Tuesday, 12 January 2016

Wargame Terrain as stand-alone diorama pieces - part two



I will start this post by confessing that I am yet to start any new terrain piece to illustrate this concept or project as I am attempting to finish off a test piece (or as I like to think of it - a proof-of-concept piece) that has been sitting on my workbench for some time. More details soon, very soon.

However I thought that a couple more ideas (and hopefully some more comments) would help to firm-up what my thinking is.

I'll start by admitting that I prefer my terrain mounted on bases and without removable roofs - there I've said it!

There is nothing wrong with free-standing terrain (in fact the project alluded to above has NO BASE), but in general I prefer bases. Comments posted on the earlier post have just as much weight and validity as any I can make, but I felt it right I make my case for terrain with bases and no removable roofs from the start.


I also believe that any terrain piece should be obvious. The first image in this post is part of an Ogre Shrine, hopefully the many offering show that this is a well liked or respected shrine and is looked after. The Vendee Windmill (at least to my eye) could only be a Vendee Windmill, - It is not Dutch or English or Spanish Windmill. I have decorated the base with a used or broken Mill Stone and a spilt bag of flour, this says that it is in use and not abandoned or run-down.

The image below is a scratch-built Ginger Bread Cottage and by definition can only be a fun element or a quirky model. It did however hatch a complete range of fantasy figures and a published scenario for the Fantasy-Napoleonic game Flintloque from Alternative Armies, so once again I believe that it has succeeded as a piece of 'believable' terrain.

Finally we have a Stone Built Storehouse. Another scratch-built model that has a run-down look to it, with broken roof tiles and a rough door and window.
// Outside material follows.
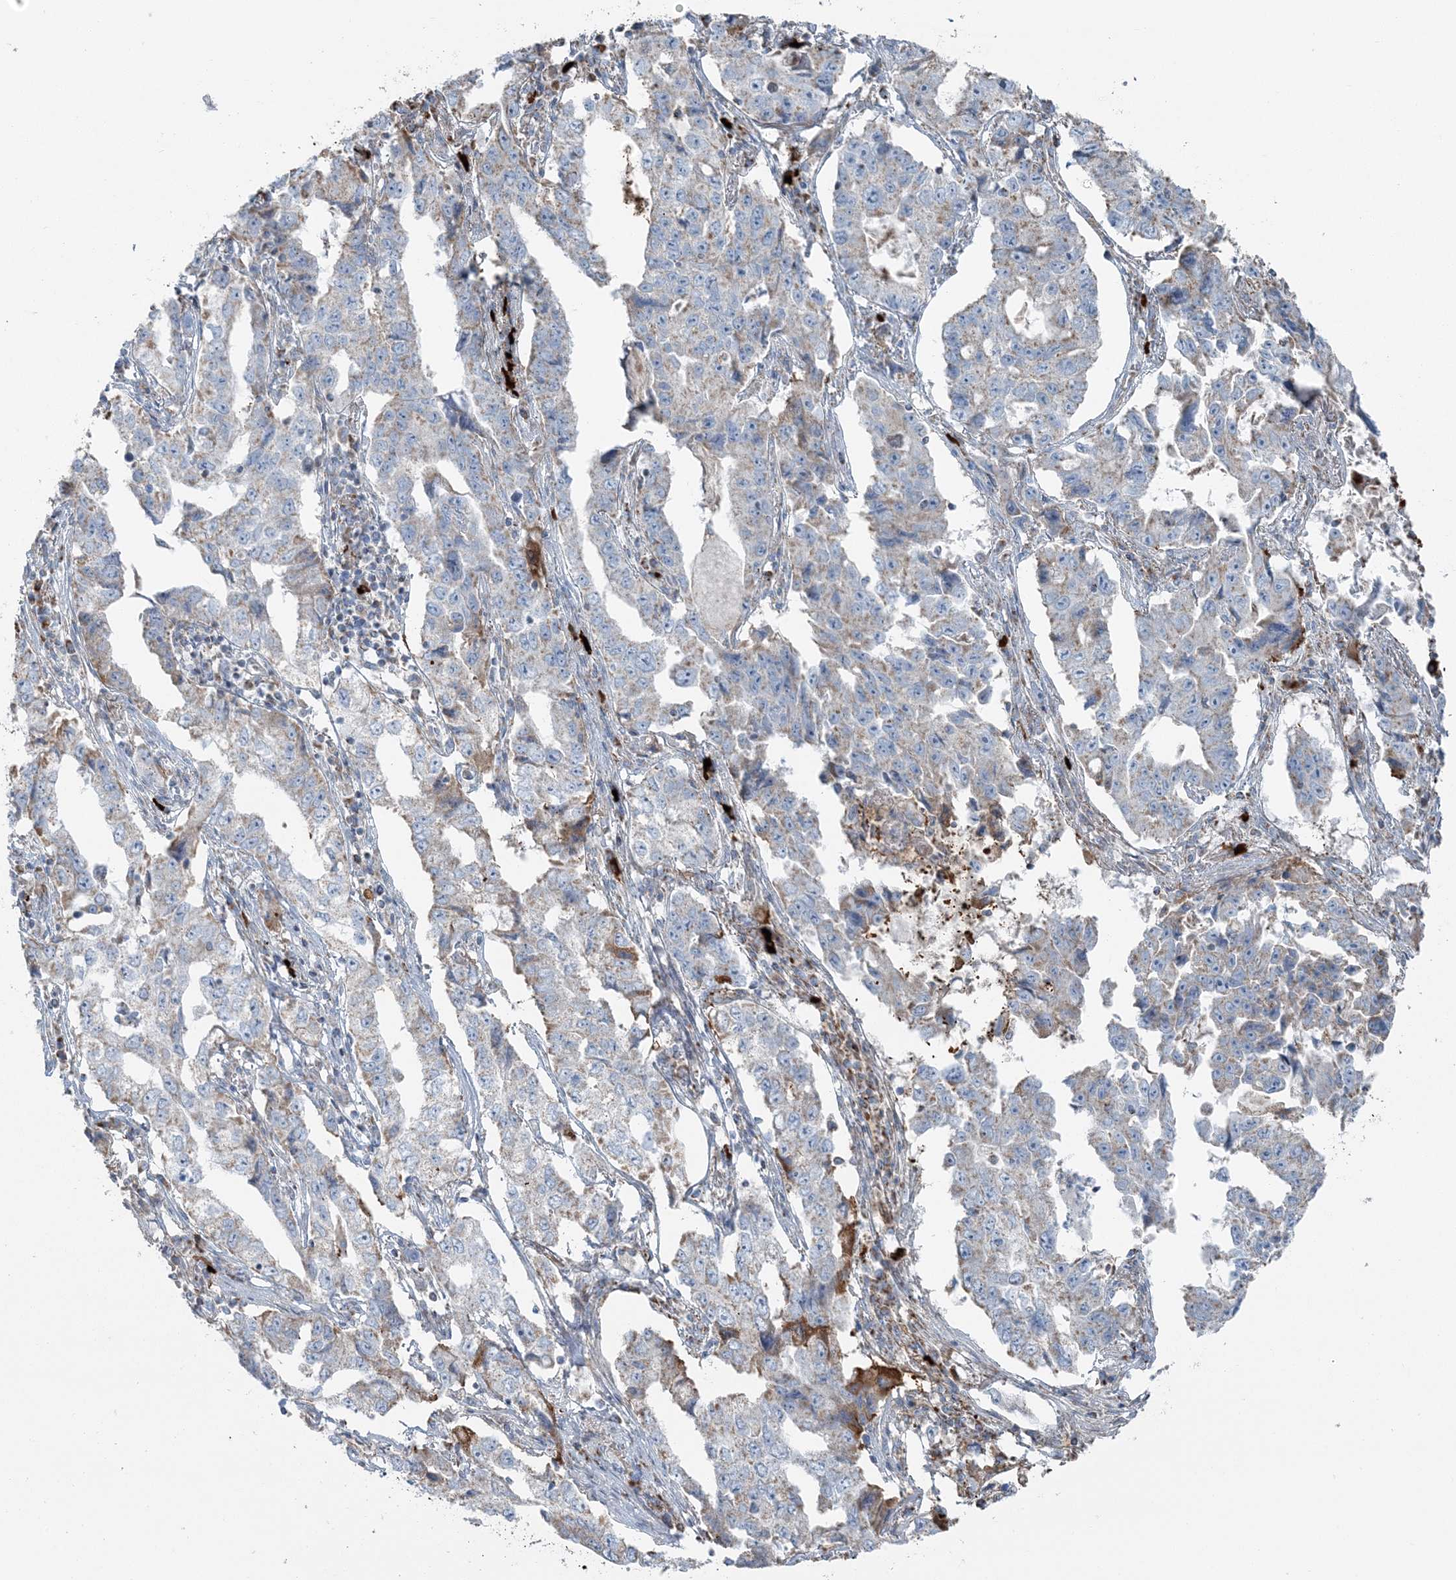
{"staining": {"intensity": "weak", "quantity": "<25%", "location": "cytoplasmic/membranous"}, "tissue": "lung cancer", "cell_type": "Tumor cells", "image_type": "cancer", "snomed": [{"axis": "morphology", "description": "Adenocarcinoma, NOS"}, {"axis": "topography", "description": "Lung"}], "caption": "Immunohistochemical staining of adenocarcinoma (lung) reveals no significant positivity in tumor cells.", "gene": "SLC22A16", "patient": {"sex": "female", "age": 51}}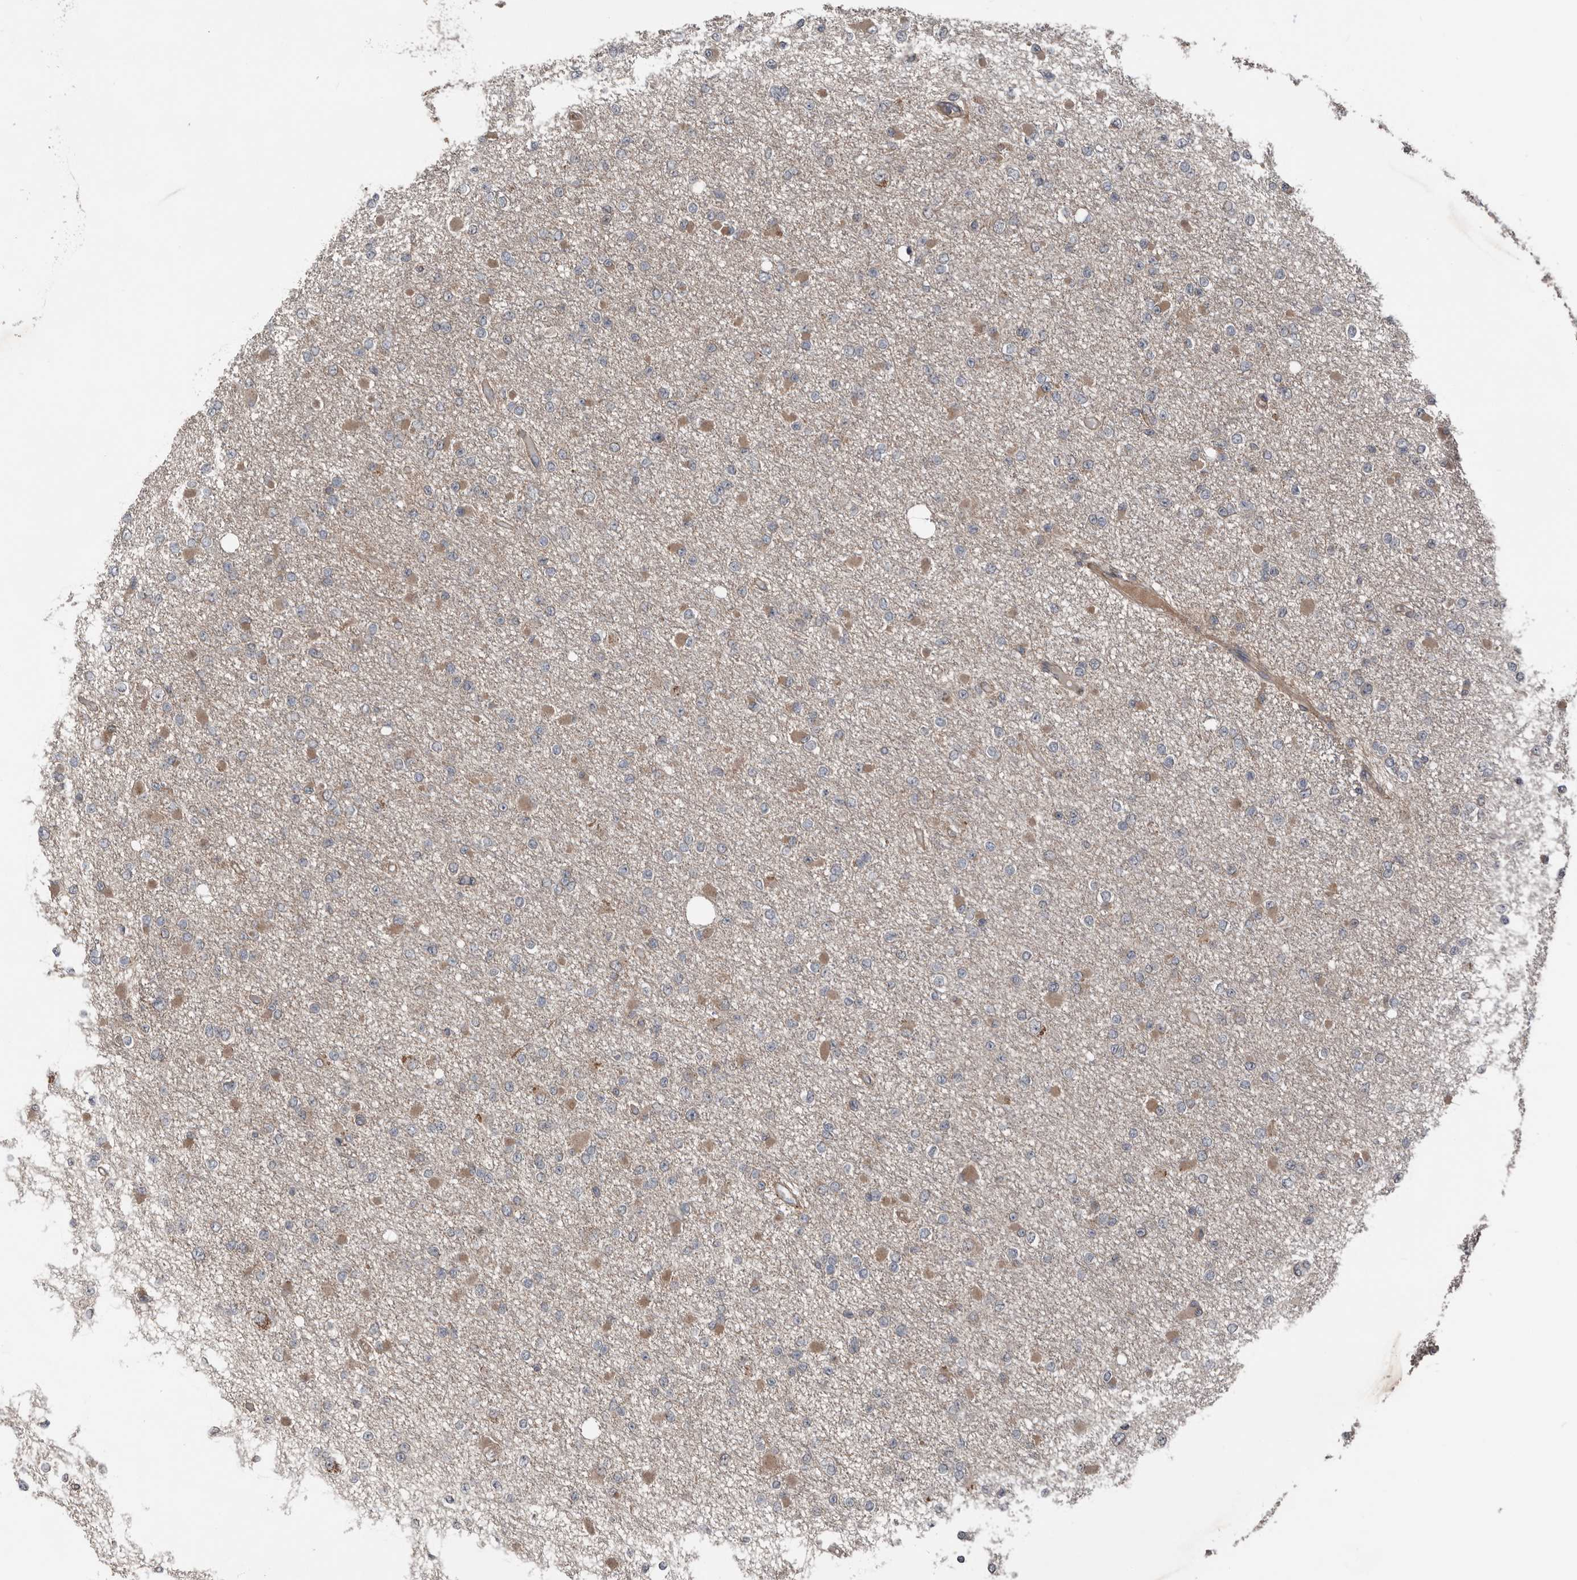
{"staining": {"intensity": "moderate", "quantity": "25%-75%", "location": "cytoplasmic/membranous"}, "tissue": "glioma", "cell_type": "Tumor cells", "image_type": "cancer", "snomed": [{"axis": "morphology", "description": "Glioma, malignant, Low grade"}, {"axis": "topography", "description": "Brain"}], "caption": "There is medium levels of moderate cytoplasmic/membranous staining in tumor cells of glioma, as demonstrated by immunohistochemical staining (brown color).", "gene": "DNAJB4", "patient": {"sex": "female", "age": 22}}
The small wooden barrel to the front shows that it is still in use and serviceable.


Each of these pieces of terrain (and the very many more that can be found on my Blog) help to tell a story, give the piece a sense of place. I think this is in part conveyed by the base, which adds to the 'total' structure and helps to set it in a particular place, time or genre. This is what I try to do with my terrain.

All have fixed roofs, no access to the interior and are still 'playable' pieces.

Can I do more?


As an experiment lets us imagine an Inn, not too big, not so well built, but looked after. If I add a base I can add some barrels, a table, some jugs of beer. All of which give it a sense of purpose. If I added a dray with a horse and more barrels being delivered to the side, this will portray that the Inn is being used, stocked-up with new liquid refreshments, but if the barrels are damaged or laid about in a rough heap, with the odd one broken. Is the Inn under attack?

What about a couple of marauding soldiers some the worst for wear, others trying to nick a barrel for drinking later on. I think you will agree that as well as a piece of scenery, this Inn now has a back story, a back story that may not fit in with your scenario but one that will add interest to the gaming table - a spectacle worth fighting over.

I think I prefer the Inn under attack, with broken barrels and spilt beer, believing it to be a more interesting piece of terrain - a Terrain Diorama. This is the concept that I am trying to imagineer with these posts

What do you think?

Tony

3 comments:

Zzzzzz said...

Pieces that tell a story are always better. And if it's for a battle or skirmish anyway, then looters are entirely appropriate.

Kris Marquardt said...

While I certainly agree that the aggregation of materials outside the building really adds to its backstory you know I disagree with you on roofs! But then that's certainly more a personal preference and really has nothing to do with the playability of the building. I just happen to like working on the inside parts of the building and working through some of the challenges that entails. Obviously my town of Calamity is all about being able to have a shoot out in the buildings as well as outside in the dusty streets.

Tony said...

"Pieces that tell a story are always better. And if it's for a battle or skirmish anyway, then looters are entirely appropriate."

I agree.

"While I certainly agree that the aggregation of materials outside the building really adds to its back story you know I disagree with you on roofs! But then that's certainly more a personal preference and really has nothing to do with the playability of the building. I just happen to like working on the inside parts of the building and working through some of the challenges that entails. Obviously my town of Calamity is all about being able to have a shoot out in the buildings as well as outside in the dusty streets."

Once again, I agree. having a removable roof or not is a personal preference, your preference has just as much weight as mine, I prefer wargame terrain to be solid eg. fixed roof - other like the 'playability' of a removable roof.

I know that like me you also like to produce a 'spectacle' and not just a standard gaming table. I think we have more in common than not.

I would like (as I have said before) that others and particularly exhibition games have more 'artistic terrain'.